Now, putting the values of x, y, and z in equation (6), we get
\[=\left( x-y-z \right)\]
\[=\log 20-\log \dfrac{8}{3}-\log \left( \dfrac{3}{4} \right)\] …………………………………..(7)
We know the property of logarithm, \[\log m-\log n=\log \dfrac{m}{n}\] ………………………….(8)
Now, from equation (7) and equation (8), we get
\[=\log 20-\log \dfrac{8}{3}-\log \left( \dfrac{3}{4} \right)\]
\[=\log \left( \dfrac{20}{\dfrac{8}{3}} \right)-\log \left( \dfrac{3}{4} \right)\]
\[=\log \left( \dfrac{60}{8} \right)-\log \left( \dfrac{3}{4} \right)\] …………………………….(9)
Simplifying equation (9) by using the property shown in equation (8), we get
\[=\log \left( \dfrac{60}{8} \right)-\log \left( \dfrac{3}{4} \right)\]
\[\begin{align}
  & =\log \left( \dfrac{\left( \dfrac{60}{8} \right)}{\left( \dfrac{3}{4} \right)} \right) \\
 & =\log \left( \dfrac{60\times 4}{8\times 3} \right) \\
 & =\log \left( \dfrac{240}{24} \right) \\
\end{align}\]
\[=\log 10\] ……………………(10)
We know the property, \[{{\log }_{a}}a=1\] ………………………….(11)
The base of log is 10.
Now, transforming equation (11), we get
\[=log10={{\log }_{10}}10\] ……………………………….(12)
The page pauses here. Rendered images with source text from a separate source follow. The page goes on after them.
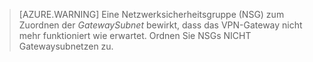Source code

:  >[AZURE.WARNING] Eine Netzwerksicherheitsgruppe (NSG) zum Zuordnen der *GatewaySubnet* bewirkt, dass das VPN-Gateway nicht mehr funktioniert wie erwartet. Ordnen Sie NSGs NICHT Gatewaysubnetzen zu.




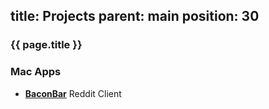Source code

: title: Projects
parent: main
position: 30
---

### {{ page.title }}

<!--%
mpages = [p for p in pages if p.get("parent", "") == "projects" and p.lang == "en"]
mpages.sort(key=lambda p: int(p["position"]))
for p in mpages:
    print "  * **[%s](%s)**" % (p.title, p.url) # markdown list item
%-->

### Mac Apps

 * **[BaconBar](http://xythobuz.de/baconbar/)** Reddit Client
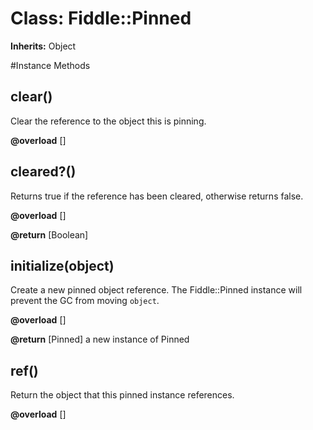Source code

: # Class: Fiddle::Pinned
**Inherits:** Object
    




#Instance Methods
## clear() [](#method-i-clear)
Clear the reference to the object this is pinning.

**@overload** [] 

## cleared?() [](#method-i-cleared?)
Returns true if the reference has been cleared, otherwise returns false.

**@overload** [] 

**@return** [Boolean] 

## initialize(object) [](#method-i-initialize)
Create a new pinned object reference.  The Fiddle::Pinned instance will
prevent the GC from moving `object`.

**@overload** [] 

**@return** [Pinned] a new instance of Pinned

## ref() [](#method-i-ref)
Return the object that this pinned instance references.

**@overload** [] 

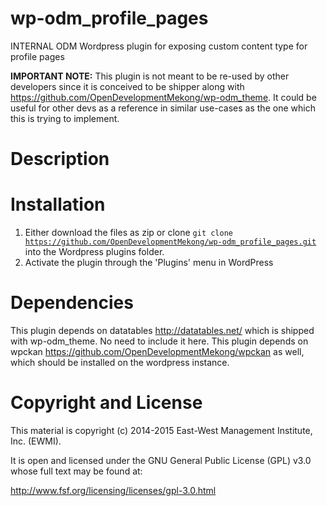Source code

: # wp-odm_profile_pages

INTERNAL ODM Wordpress plugin for exposing custom content type for profile pages

**IMPORTANT NOTE:** This plugin is not meant to be re-used by other developers since it is conceived to be shipper along with https://github.com/OpenDevelopmentMekong/wp-odm_theme. It could be useful for other devs as a reference in similar use-cases as the one which this is trying to implement.

# Description

# Installation

1. Either download the files as zip or clone <code>git clone https://github.com/OpenDevelopmentMekong/wp-odm_profile_pages.git</code> into the Wordpress plugins folder.
2. Activate the plugin through the 'Plugins' menu in WordPress

# Dependencies

This plugin depends on datatables http://datatables.net/ which is shipped with wp-odm_theme. No need to include it here.
This plugin depends on wpckan https://github.com/OpenDevelopmentMekong/wpckan as well, which should be installed on the wordpress instance.

# Copyright and License

This material is copyright (c) 2014-2015 East-West Management Institute, Inc. (EWMI).

It is open and licensed under the GNU General Public License (GPL) v3.0 whose full text may be found at:

http://www.fsf.org/licensing/licenses/gpl-3.0.html

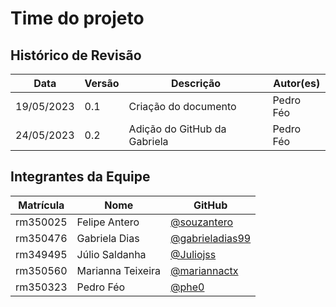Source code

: # Time do projeto

## Histórico de Revisão

|Data|Versão|Descrição|Autor(es)|
|----|------|---------|---------|
|19/05/2023|0.1|Criação do documento|Pedro Féo|
|24/05/2023|0.2|Adição do GitHub da Gabriela|Pedro Féo|


## Integrantes da Equipe

|Matrícula|Nome|GitHub|
|---------|----|------|
|rm350025|Felipe Antero|[@souzantero](https://github.com/souzantero)|
|rm350476|Gabriela Dias|[@gabrieladias99](https://github.com/gabrieladias99)|
|rm349495|Júlio Saldanha|[@Juliojss](https://github.com/Juliojss)|
|rm350560|Marianna Teixeira|[@mariannactx](https://github.com/mariannactx)|
|rm350323|Pedro Féo|[@phe0](https://github.com/Phe0)|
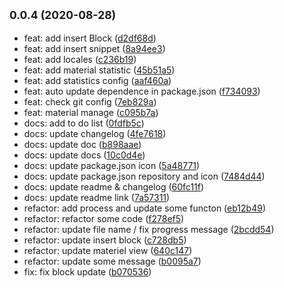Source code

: ## <small>0.0.4 (2020-08-28)</small>

* feat: add insert Block ([d2df68d](https://github.com/panmenglin/dendrobium/commit/d2df68d))
* feat: add insert snippet ([8a94ee3](https://github.com/panmenglin/dendrobium/commit/8a94ee3))
* feat: add locales ([c236b19](https://github.com/panmenglin/dendrobium/commit/c236b19))
* feat: add material statistic ([45b51a5](https://github.com/panmenglin/dendrobium/commit/45b51a5))
* feat: add statistics config ([aaf460a](https://github.com/panmenglin/dendrobium/commit/aaf460a))
* feat: auto update dependence in package.json ([f734093](https://github.com/panmenglin/dendrobium/commit/f734093))
* feat: check git config ([7eb829a](https://github.com/panmenglin/dendrobium/commit/7eb829a))
* feat: material manage ([c095b7a](https://github.com/panmenglin/dendrobium/commit/c095b7a))
* docs: add to do list ([0fdfb5c](https://github.com/panmenglin/dendrobium/commit/0fdfb5c))
* docs: update changelog ([4fe7618](https://github.com/panmenglin/dendrobium/commit/4fe7618))
* docs: update doc ([b898aae](https://github.com/panmenglin/dendrobium/commit/b898aae))
* docs: update docs ([10c0d4e](https://github.com/panmenglin/dendrobium/commit/10c0d4e))
* docs: update package.json icon ([5a48771](https://github.com/panmenglin/dendrobium/commit/5a48771))
* docs: update package.json repository and icon ([7484d44](https://github.com/panmenglin/dendrobium/commit/7484d44))
* docs: update readme & changelog ([60fc11f](https://github.com/panmenglin/dendrobium/commit/60fc11f))
* docs: update readme link ([7a57311](https://github.com/panmenglin/dendrobium/commit/7a57311))
* refactor: add process and update some functon ([eb12b49](https://github.com/panmenglin/dendrobium/commit/eb12b49))
* refactor: refactor some code ([f278ef5](https://github.com/panmenglin/dendrobium/commit/f278ef5))
* refactor: update file name / fix progress message ([2bcdd54](https://github.com/panmenglin/dendrobium/commit/2bcdd54))
* refactor: update insert block ([c728db5](https://github.com/panmenglin/dendrobium/commit/c728db5))
* refactor: update materiel view ([640c147](https://github.com/panmenglin/dendrobium/commit/640c147))
* refactor: update some message ([b0095a7](https://github.com/panmenglin/dendrobium/commit/b0095a7))
* fix: fix block update ([b070536](https://github.com/panmenglin/dendrobium/commit/b070536))



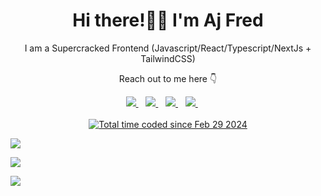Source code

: <p align="center">
  <h1 align='center'>Hi there!👋🏾 I'm Aj Fred</h1> 
  <p align="center"> I am a Supercracked Frontend (Javascript/React/Typescript/NextJs + TailwindCSS)</p>
  <p align='center'> Reach out to me here 👇</p>
</p>

<p align='center'>
<a href="https://wa.me/2349091614903?text=Hello+Aj Fred" target="_blank">
  <img src="https://img.shields.io/badge/WHATSAPP-%2325D366.svg?&style=for-the-badge&logo=whatsapp&logoColor=white" />
</a>&nbsp;&nbsp;
<a href="https://twitter.com/iamajfred_" target="_blank">
  <img src="https://img.shields.io/badge/twitter-%231DA1F2.svg?&style=for-the-badge&logo=twitter&logoColor=white" />
</a>&nbsp;&nbsp;
<a href="mailto:ajfred2008@gmail.com" target="_blank">
  <img src="https://img.shields.io/badge/email me-%23D14836.svg?&style=for-the-badge&logo=gmail&logoColor=white" />
</a>&nbsp;&nbsp;
 <a href="https://komarev.com/ghpvc/?username=ajfred20&label=PROFILE+VIEWS">
    <img src="https://komarev.com/ghpvc/?username=ajfred20&label=PROFILE+VIEWS&style=for-the-badge&color=green" />
  </a>&nbsp;&nbsp;
  </a>&nbsp;&nbsp; <br /><br />
 <a href="https://wakatime.com/@018df707-2f08-430b-97b4-54cdb8fc72de"><img src="https://wakatime.com/badge/user/018df707-2f08-430b-97b4-54cdb8fc72de.svg" alt="Total time coded since Feb 29 2024" /></a>
  <p align = "left">
  <img src = "https://github-readme-stats.vercel.app/api?username=ajfred20&show_icons=true&theme=tokyonight&line_height=25">
  </p>
  <p align = "left">
  <img src = "https://github-readme-stats.vercel.app/api/top-langs/?username=ajfred20&langs_count=6&layout=compact">
  </p>
  <p align="left">
   <img src = "http://github-readme-streak-stats.herokuapp.com?user=ajfred20&theme=blueberry&date_format=M%20j%5B%2C%20Y%5D">
</p>
</p>
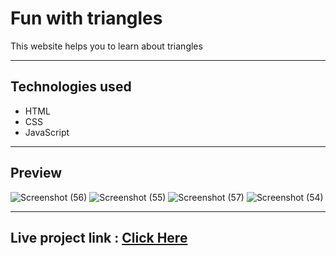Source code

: # Fun with triangles
This website helps you to learn about triangles

---
## Technologies used
- HTML
- CSS
- JavaScript
---
## Preview

![Screenshot (56)](https://user-images.githubusercontent.com/78811462/135029029-077102b6-f4c9-4695-a6b5-2d34018a14ee.png)
![Screenshot (55)](https://user-images.githubusercontent.com/78811462/135029048-35cd102b-38ee-4389-b6fe-ce896aa8e90f.png)
![Screenshot (57)](https://user-images.githubusercontent.com/78811462/135029054-1d09c1d3-05f6-4ed9-a58c-e40531994748.png)
![Screenshot (54)](https://user-images.githubusercontent.com/78811462/135029073-b85c12aa-a3d1-4914-8b9a-ed5d2d09cb22.png)

---
## Live project link : [Click Here](https://fun-with-triangles-aamrapaliwandhre.netlify.app/istriangle.html)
Using the property shown in equation (11) and simplifying equation (12), we get
\[{{\log }_{10}}10=1\] .
Therefore, the value of \[\left( x-y-z \right)\] is 1 ………………….(13)
In part (b), we have to prove the equation \[{{5}^{{{\left( x-y-z \right)}^{2}}}}=5\] .
In the LHS of the above equation, we have \[{{5}^{{{\left( x-y-z \right)}^{2}}}}\] ………………………….(14)
The RHS of the equation is equal to 5 ……………………………………(15)
From equation (13), we have the value of \[\left( x-y-z \right)\] equal to 1.
Now putting the value \[\left( x-y-z \right)\] in equation (14), we get
\[{{5}^{{{\left( x-y-z \right)}^{2}}}}={{5}^{{{1}^{2}}}}={{5}^{1}}=5\] ……………………….(16)
After solving the LHS, we get 5 and from equation (15) we have the RHS equal to 5. So,
LHS = RHS.
Hence, proved.

Note: In this question, one might take the base of log equal to e and then get the value of \[{{\log }_{e}}10\] . This is wrong because the base of log is equal to 10. So, we have to keep in mind that the base of log is equal to 10. Care must be taken while applying the logarithmic properties. While simplifying the expression (x-y-z), we must take the corresponding terms properly and apply the property. This is another step where students tend to make silly mistakes.